Pour les membres de l’INDJ, «les députés vont approuver un projet qui est synonyme de régression et qui porte atteinte à la liberté d’expression». Même son de cloche pour Smaïl, journaliste dans un quotidien régional. «C’est le début de la fin. Tous les sacrifices consentis par nos prédécesseurs dans les années 1990 vont partir en fumée. Au lieu d’accorder plus de libertés et de stabilité aux journalistes, les autorités ordonnent aux députés de maintenir l’influence étatique et le diktat», estime-t-il. L’INDJ dénonce également «le manque de transparence en matière d’octroi des agréments». Sur un autre point, les protestataires regrettent «la non-publication d’un barème de salaires». Quelques témoignages sont déshonorants. «De nouveaux journalistes, fraîchement sortis des facultés, sont exploités par des directeurs de publication. Certains ne touchent pas de salaire, d’autres travaillent au noir et la majorité d’entre eux sont sous-payés», indique Fouzi, journaliste dans un quotidien d’expression française.

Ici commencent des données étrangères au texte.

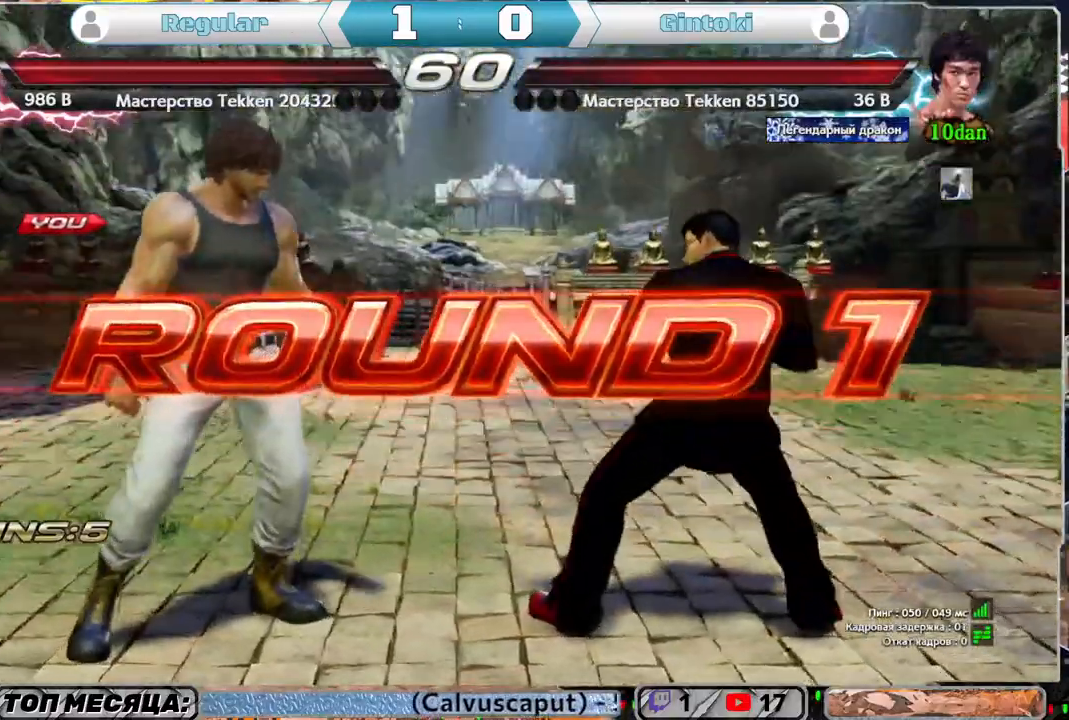
{"buttons": [], "left_stick": "center", "right_stick": "center", "events": []}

Le manque de précision et de clarté de l’article 80 et les amendes, qui seraient dorénavant à la charge des journalistes, sont deux points principaux qui laissent les professionnels du secteur perplexes. L’INDJ se présente comme un troisième syndicat. Il en existe deux autres agréés. Le Syndicat national des journalistes (SNJ) et la Fédération nationale des journalistes algériens (FNJA), chapeautée par l’UGTA. L’Algérie compte environ 4000 rédacteurs.